The en bloc sales process requires substantial coordination among property owners. This begins with initial discussions and the formation of a sales committee that negotiates with potential buyers and represents owners throughout the transaction.
Under Singapore’s Land Titles (Strata) Act, the collective sale necessitates specific consent thresholds. It requires at least 80% agreement for developments older than 10 years or 90% consent by share value and strata area for properties under 10 years. If unanimous consent cannot be achieved, the Strata Titles Board may become involved.
Property owners typically pursue en bloc sales to receive above-market returns for their units, particularly when dealing with older developments. These often offer attractive redevelopment opportunities due to underlying land value. The Collective Sales Agreement must be signed within 12 months once the required threshold is met to formalize the process. The process typically involves engagement of legal experts, valuers, and property consultants to ensure proper execution.

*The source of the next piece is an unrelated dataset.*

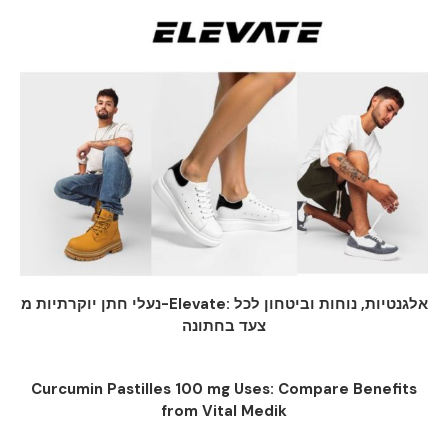
נעלי חתן יוקרתיות מ-Elevate: אלגנטיות, נוחות וביטחון לכל
צעד בחתונה
Curcumin Pastilles 100 mg Uses: Compare Benefits
from Vital Medik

The sale price commonly includes premiums over current individual resale values. Reserve prices are set collectively above current market valuations to generate developer interest. The final proceeds are distributed among unit owners based on share value or pre-agreed apportionment formulas.
From the developer perspective, Macly Group’s acquisition of Chiku Mansions provides bulk land parcel consolidation opportunities. This increases redevelopment efficiency and profitability while capitalizing on District 15’s established neighborhood appeal.
Developers must evaluate permissible plot ratios, allowable gross floor area, and urban redevelopment regulations when determining deal viability. Transaction prices reflect both current property values and projected post-redevelopment gains.
The average en bloc process duration extends up to two years. It involves initial meetings, negotiations, and legal preparations before sale completion. Legal completion occurs only after relevant authority approvals and condition fulfillment. Zoning regulations significantly impact the development potential by determining allowable density and various development options for the acquired property.
Such transactions contribute notably to mature estate rejuvenation and land use optimization in Singapore. District 15 remains a popular target for developer acquisition due to its prime location status and consistent redevelopment interest.